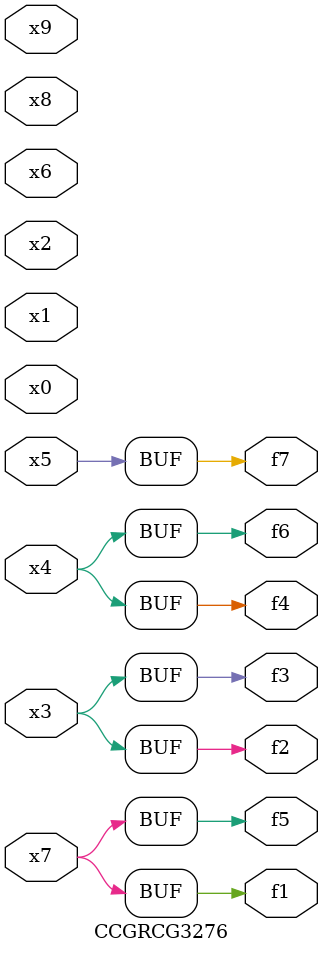
<source format=v>
module CCGRCG3276(
	input x0, x1, x2, x3, x4, x5, x6, x7, x8, x9,
	output f1, f2, f3, f4, f5, f6, f7
);
	assign f1 = x7;
	assign f2 = x3;
	assign f3 = x3;
	assign f4 = x4;
	assign f5 = x7;
	assign f6 = x4;
	assign f7 = x5;
endmodule

</source>
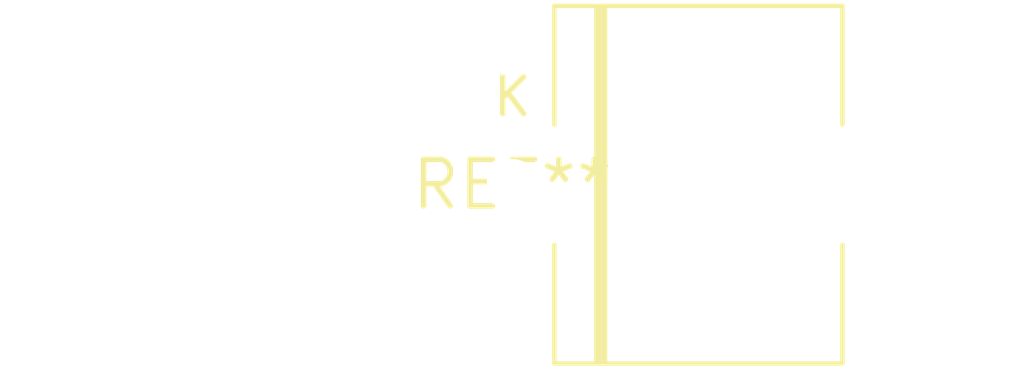
<source format=kicad_pcb>
(kicad_pcb (version 20240108) (generator pcbnew)

  (general
    (thickness 1.6)
  )

  (paper "A4")
  (layers
    (0 "F.Cu" signal)
    (31 "B.Cu" signal)
    (32 "B.Adhes" user "B.Adhesive")
    (33 "F.Adhes" user "F.Adhesive")
    (34 "B.Paste" user)
    (35 "F.Paste" user)
    (36 "B.SilkS" user "B.Silkscreen")
    (37 "F.SilkS" user "F.Silkscreen")
    (38 "B.Mask" user)
    (39 "F.Mask" user)
    (40 "Dwgs.User" user "User.Drawings")
    (41 "Cmts.User" user "User.Comments")
    (42 "Eco1.User" user "User.Eco1")
    (43 "Eco2.User" user "User.Eco2")
    (44 "Edge.Cuts" user)
    (45 "Margin" user)
    (46 "B.CrtYd" user "B.Courtyard")
    (47 "F.CrtYd" user "F.Courtyard")
    (48 "B.Fab" user)
    (49 "F.Fab" user)
    (50 "User.1" user)
    (51 "User.2" user)
    (52 "User.3" user)
    (53 "User.4" user)
    (54 "User.5" user)
    (55 "User.6" user)
    (56 "User.7" user)
    (57 "User.8" user)
    (58 "User.9" user)
  )

  (setup
    (pad_to_mask_clearance 0)
    (pcbplotparams
      (layerselection 0x00010fc_ffffffff)
      (plot_on_all_layers_selection 0x0000000_00000000)
      (disableapertmacros false)
      (usegerberextensions false)
      (usegerberattributes false)
      (usegerberadvancedattributes false)
      (creategerberjobfile false)
      (dashed_line_dash_ratio 12.000000)
      (dashed_line_gap_ratio 3.000000)
      (svgprecision 4)
      (plotframeref false)
      (viasonmask false)
      (mode 1)
      (useauxorigin false)
      (hpglpennumber 1)
      (hpglpenspeed 20)
      (hpglpendiameter 15.000000)
      (dxfpolygonmode false)
      (dxfimperialunits false)
      (dxfusepcbnewfont false)
      (psnegative false)
      (psa4output false)
      (plotreference false)
      (plotvalue false)
      (plotinvisibletext false)
      (sketchpadsonfab false)
      (subtractmaskfromsilk false)
      (outputformat 1)
      (mirror false)
      (drillshape 1)
      (scaleselection 1)
      (outputdirectory "")
    )
  )

  (net 0 "")

  (footprint "D_5KP_P10.16mm_Horizontal" (layer "F.Cu") (at 0 0))

)

</source>
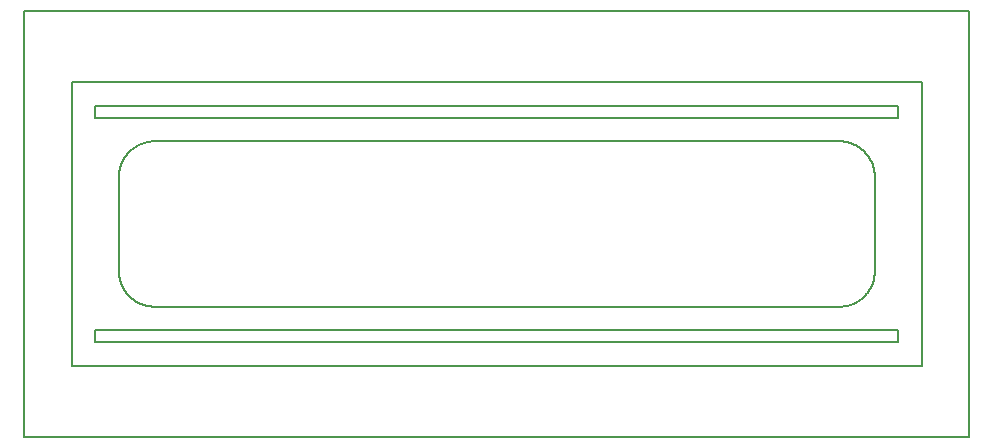
<source format=gbr>
G04 EAGLE Gerber RS-274X export*
G75*
%MOMM*%
%FSLAX34Y34*%
%LPD*%
%INSilkscreen Bottom*%
%IPPOS*%
%AMOC8*
5,1,8,0,0,1.08239X$1,22.5*%
G01*
%ADD10C,0.127000*%


D10*
X406400Y-495300D02*
X-393600Y-495300D01*
X-393600Y-135300D01*
X406400Y-135300D01*
X406400Y-495300D01*
X366400Y-195300D02*
X-353600Y-195300D01*
X-353600Y-435300D01*
X366400Y-435300D01*
X366400Y-195300D01*
X346400Y-215300D02*
X-333600Y-215300D01*
X-333600Y-225300D01*
X346400Y-225300D01*
X346400Y-215300D01*
X346400Y-415300D02*
X-333600Y-415300D01*
X-333600Y-405300D01*
X346400Y-405300D01*
X346400Y-415300D01*
X326400Y-275300D02*
X326391Y-274575D01*
X326365Y-273851D01*
X326321Y-273127D01*
X326260Y-272405D01*
X326181Y-271684D01*
X326085Y-270965D01*
X325972Y-270249D01*
X325841Y-269536D01*
X325693Y-268826D01*
X325528Y-268121D01*
X325346Y-267419D01*
X325147Y-266722D01*
X324932Y-266029D01*
X324699Y-265343D01*
X324450Y-264662D01*
X324185Y-263987D01*
X323904Y-263319D01*
X323606Y-262658D01*
X323293Y-262004D01*
X322964Y-261358D01*
X322619Y-260720D01*
X322259Y-260091D01*
X321884Y-259471D01*
X321494Y-258860D01*
X321090Y-258258D01*
X320671Y-257666D01*
X320237Y-257085D01*
X319790Y-256514D01*
X319329Y-255955D01*
X318855Y-255406D01*
X318368Y-254870D01*
X317868Y-254345D01*
X317355Y-253832D01*
X316830Y-253332D01*
X316294Y-252845D01*
X315745Y-252371D01*
X315186Y-251910D01*
X314615Y-251463D01*
X314034Y-251029D01*
X313442Y-250610D01*
X312840Y-250206D01*
X312229Y-249816D01*
X311609Y-249441D01*
X310980Y-249081D01*
X310342Y-248736D01*
X309696Y-248407D01*
X309042Y-248094D01*
X308381Y-247796D01*
X307713Y-247515D01*
X307038Y-247250D01*
X306357Y-247001D01*
X305671Y-246768D01*
X304978Y-246553D01*
X304281Y-246354D01*
X303579Y-246172D01*
X302874Y-246007D01*
X302164Y-245859D01*
X301451Y-245728D01*
X300735Y-245615D01*
X300016Y-245519D01*
X299295Y-245440D01*
X298573Y-245379D01*
X297849Y-245335D01*
X297125Y-245309D01*
X296400Y-245300D01*
X326400Y-275300D02*
X326400Y-355300D01*
X326391Y-356025D01*
X326365Y-356749D01*
X326321Y-357473D01*
X326260Y-358195D01*
X326181Y-358916D01*
X326085Y-359635D01*
X325972Y-360351D01*
X325841Y-361064D01*
X325693Y-361774D01*
X325528Y-362479D01*
X325346Y-363181D01*
X325147Y-363878D01*
X324932Y-364571D01*
X324699Y-365257D01*
X324450Y-365938D01*
X324185Y-366613D01*
X323904Y-367281D01*
X323606Y-367942D01*
X323293Y-368596D01*
X322964Y-369242D01*
X322619Y-369880D01*
X322259Y-370509D01*
X321884Y-371129D01*
X321494Y-371740D01*
X321090Y-372342D01*
X320671Y-372934D01*
X320237Y-373515D01*
X319790Y-374086D01*
X319329Y-374645D01*
X318855Y-375194D01*
X318368Y-375730D01*
X317868Y-376255D01*
X317355Y-376768D01*
X316830Y-377268D01*
X316294Y-377755D01*
X315745Y-378229D01*
X315186Y-378690D01*
X314615Y-379137D01*
X314034Y-379571D01*
X313442Y-379990D01*
X312840Y-380394D01*
X312229Y-380784D01*
X311609Y-381159D01*
X310980Y-381519D01*
X310342Y-381864D01*
X309696Y-382193D01*
X309042Y-382506D01*
X308381Y-382804D01*
X307713Y-383085D01*
X307038Y-383350D01*
X306357Y-383599D01*
X305671Y-383832D01*
X304978Y-384047D01*
X304281Y-384246D01*
X303579Y-384428D01*
X302874Y-384593D01*
X302164Y-384741D01*
X301451Y-384872D01*
X300735Y-384985D01*
X300016Y-385081D01*
X299295Y-385160D01*
X298573Y-385221D01*
X297849Y-385265D01*
X297125Y-385291D01*
X296400Y-385300D01*
X-283600Y-385300D01*
X-284325Y-385291D01*
X-285049Y-385265D01*
X-285773Y-385221D01*
X-286495Y-385160D01*
X-287216Y-385081D01*
X-287935Y-384985D01*
X-288651Y-384872D01*
X-289364Y-384741D01*
X-290074Y-384593D01*
X-290779Y-384428D01*
X-291481Y-384246D01*
X-292178Y-384047D01*
X-292871Y-383832D01*
X-293557Y-383599D01*
X-294238Y-383350D01*
X-294913Y-383085D01*
X-295581Y-382804D01*
X-296242Y-382506D01*
X-296896Y-382193D01*
X-297542Y-381864D01*
X-298180Y-381519D01*
X-298809Y-381159D01*
X-299429Y-380784D01*
X-300040Y-380394D01*
X-300642Y-379990D01*
X-301234Y-379571D01*
X-301815Y-379137D01*
X-302386Y-378690D01*
X-302945Y-378229D01*
X-303494Y-377755D01*
X-304030Y-377268D01*
X-304555Y-376768D01*
X-305068Y-376255D01*
X-305568Y-375730D01*
X-306055Y-375194D01*
X-306529Y-374645D01*
X-306990Y-374086D01*
X-307437Y-373515D01*
X-307871Y-372934D01*
X-308290Y-372342D01*
X-308694Y-371740D01*
X-309084Y-371129D01*
X-309459Y-370509D01*
X-309819Y-369880D01*
X-310164Y-369242D01*
X-310493Y-368596D01*
X-310806Y-367942D01*
X-311104Y-367281D01*
X-311385Y-366613D01*
X-311650Y-365938D01*
X-311899Y-365257D01*
X-312132Y-364571D01*
X-312347Y-363878D01*
X-312546Y-363181D01*
X-312728Y-362479D01*
X-312893Y-361774D01*
X-313041Y-361064D01*
X-313172Y-360351D01*
X-313285Y-359635D01*
X-313381Y-358916D01*
X-313460Y-358195D01*
X-313521Y-357473D01*
X-313565Y-356749D01*
X-313591Y-356025D01*
X-313600Y-355300D01*
X-313600Y-275300D01*
X-313591Y-274575D01*
X-313565Y-273851D01*
X-313521Y-273127D01*
X-313460Y-272405D01*
X-313381Y-271684D01*
X-313285Y-270965D01*
X-313172Y-270249D01*
X-313041Y-269536D01*
X-312893Y-268826D01*
X-312728Y-268121D01*
X-312546Y-267419D01*
X-312347Y-266722D01*
X-312132Y-266029D01*
X-311899Y-265343D01*
X-311650Y-264662D01*
X-311385Y-263987D01*
X-311104Y-263319D01*
X-310806Y-262658D01*
X-310493Y-262004D01*
X-310164Y-261358D01*
X-309819Y-260720D01*
X-309459Y-260091D01*
X-309084Y-259471D01*
X-308694Y-258860D01*
X-308290Y-258258D01*
X-307871Y-257666D01*
X-307437Y-257085D01*
X-306990Y-256514D01*
X-306529Y-255955D01*
X-306055Y-255406D01*
X-305568Y-254870D01*
X-305068Y-254345D01*
X-304555Y-253832D01*
X-304030Y-253332D01*
X-303494Y-252845D01*
X-302945Y-252371D01*
X-302386Y-251910D01*
X-301815Y-251463D01*
X-301234Y-251029D01*
X-300642Y-250610D01*
X-300040Y-250206D01*
X-299429Y-249816D01*
X-298809Y-249441D01*
X-298180Y-249081D01*
X-297542Y-248736D01*
X-296896Y-248407D01*
X-296242Y-248094D01*
X-295581Y-247796D01*
X-294913Y-247515D01*
X-294238Y-247250D01*
X-293557Y-247001D01*
X-292871Y-246768D01*
X-292178Y-246553D01*
X-291481Y-246354D01*
X-290779Y-246172D01*
X-290074Y-246007D01*
X-289364Y-245859D01*
X-288651Y-245728D01*
X-287935Y-245615D01*
X-287216Y-245519D01*
X-286495Y-245440D01*
X-285773Y-245379D01*
X-285049Y-245335D01*
X-284325Y-245309D01*
X-283600Y-245300D01*
X296400Y-245300D01*
M02*

</source>
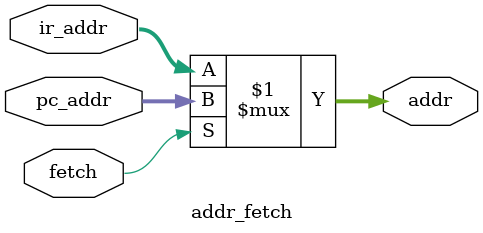
<source format=v>
module addr_fetch(
    fetch,
    pc_addr,
    ir_addr,
    addr
);

input fetch;
input [12:0]pc_addr;
input [12:0]ir_addr;
output [12:0]addr;

assign addr = fetch ? pc_addr : ir_addr;

endmodule

</source>
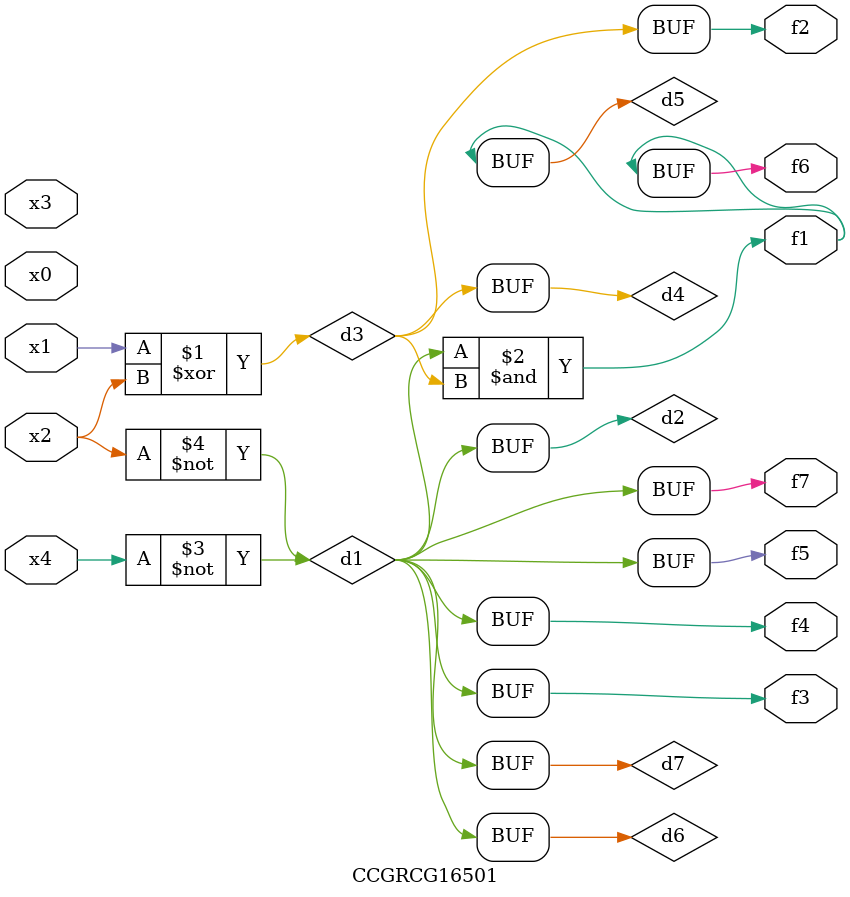
<source format=v>
module CCGRCG16501(
	input x0, x1, x2, x3, x4,
	output f1, f2, f3, f4, f5, f6, f7
);

	wire d1, d2, d3, d4, d5, d6, d7;

	not (d1, x4);
	not (d2, x2);
	xor (d3, x1, x2);
	buf (d4, d3);
	and (d5, d1, d3);
	buf (d6, d1, d2);
	buf (d7, d2);
	assign f1 = d5;
	assign f2 = d4;
	assign f3 = d7;
	assign f4 = d7;
	assign f5 = d7;
	assign f6 = d5;
	assign f7 = d7;
endmodule

</source>
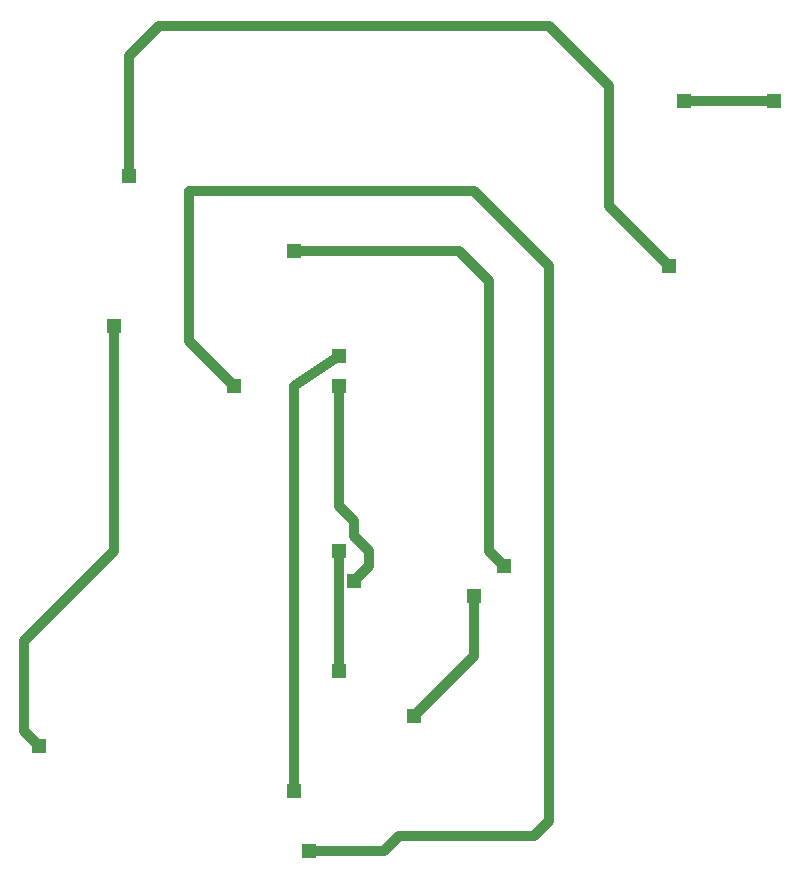
<source format=gbl>
G75*
%MOIN*%
%OFA0B0*%
%FSLAX25Y25*%
%IPPOS*%
%LPD*%
%AMOC8*
5,1,8,0,0,1.08239X$1,22.5*
%
%ADD10R,0.04750X0.04750*%
%ADD11C,0.03200*%
D10*
X0042200Y0077200D03*
X0127200Y0062200D03*
X0132200Y0042200D03*
X0167200Y0087200D03*
X0142200Y0102200D03*
X0147200Y0132200D03*
X0142200Y0142200D03*
X0187200Y0127200D03*
X0197200Y0137200D03*
X0142200Y0197200D03*
X0142200Y0207200D03*
X0107200Y0197200D03*
X0067200Y0217200D03*
X0072200Y0267200D03*
X0127200Y0242200D03*
X0252200Y0237200D03*
X0257200Y0292200D03*
X0287200Y0292200D03*
D11*
X0257200Y0292200D01*
X0232200Y0297200D02*
X0232200Y0257200D01*
X0252200Y0237200D01*
X0212200Y0237200D02*
X0187200Y0262200D01*
X0092200Y0262200D01*
X0092200Y0212200D01*
X0107200Y0197200D01*
X0127200Y0197200D02*
X0142200Y0207200D01*
X0142200Y0197200D02*
X0142200Y0157200D01*
X0147200Y0152200D01*
X0147200Y0147200D01*
X0152200Y0142200D01*
X0152200Y0137200D01*
X0147200Y0132200D01*
X0142200Y0142200D02*
X0142200Y0102200D01*
X0167200Y0087200D02*
X0187200Y0107200D01*
X0187200Y0127200D01*
X0197200Y0137200D02*
X0192200Y0142200D01*
X0192200Y0232200D01*
X0182200Y0242200D01*
X0127200Y0242200D01*
X0127200Y0197200D02*
X0127200Y0062200D01*
X0132200Y0042200D02*
X0157200Y0042200D01*
X0162200Y0047200D01*
X0207200Y0047200D01*
X0212200Y0052200D01*
X0212200Y0237200D01*
X0232200Y0297200D02*
X0212200Y0317200D01*
X0082200Y0317200D01*
X0072200Y0307200D01*
X0072200Y0267200D01*
X0067200Y0217200D02*
X0067200Y0142200D01*
X0037200Y0112200D01*
X0037200Y0082200D01*
X0042200Y0077200D01*
M02*

</source>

------------

Instruction:
In the data above, retype exactly and only the lines between the one holding "X-306529Y-374645D01*" and the one holding "X-298180Y-249081D01*", inclusive.

Answer space:
X-306529Y-374645D01*
X-306990Y-374086D01*
X-307437Y-373515D01*
X-307871Y-372934D01*
X-308290Y-372342D01*
X-308694Y-371740D01*
X-309084Y-371129D01*
X-309459Y-370509D01*
X-309819Y-369880D01*
X-310164Y-369242D01*
X-310493Y-368596D01*
X-310806Y-367942D01*
X-311104Y-367281D01*
X-311385Y-366613D01*
X-311650Y-365938D01*
X-311899Y-365257D01*
X-312132Y-364571D01*
X-312347Y-363878D01*
X-312546Y-363181D01*
X-312728Y-362479D01*
X-312893Y-361774D01*
X-313041Y-361064D01*
X-313172Y-360351D01*
X-313285Y-359635D01*
X-313381Y-358916D01*
X-313460Y-358195D01*
X-313521Y-357473D01*
X-313565Y-356749D01*
X-313591Y-356025D01*
X-313600Y-355300D01*
X-313600Y-275300D01*
X-313591Y-274575D01*
X-313565Y-273851D01*
X-313521Y-273127D01*
X-313460Y-272405D01*
X-313381Y-271684D01*
X-313285Y-270965D01*
X-313172Y-270249D01*
X-313041Y-269536D01*
X-312893Y-268826D01*
X-312728Y-268121D01*
X-312546Y-267419D01*
X-312347Y-266722D01*
X-312132Y-266029D01*
X-311899Y-265343D01*
X-311650Y-264662D01*
X-311385Y-263987D01*
X-311104Y-263319D01*
X-310806Y-262658D01*
X-310493Y-262004D01*
X-310164Y-261358D01*
X-309819Y-260720D01*
X-309459Y-260091D01*
X-309084Y-259471D01*
X-308694Y-258860D01*
X-308290Y-258258D01*
X-307871Y-257666D01*
X-307437Y-257085D01*
X-306990Y-256514D01*
X-306529Y-255955D01*
X-306055Y-255406D01*
X-305568Y-254870D01*
X-305068Y-254345D01*
X-304555Y-253832D01*
X-304030Y-253332D01*
X-303494Y-252845D01*
X-302945Y-252371D01*
X-302386Y-251910D01*
X-301815Y-251463D01*
X-301234Y-251029D01*
X-300642Y-250610D01*
X-300040Y-250206D01*
X-299429Y-249816D01*
X-298809Y-249441D01*
X-298180Y-249081D01*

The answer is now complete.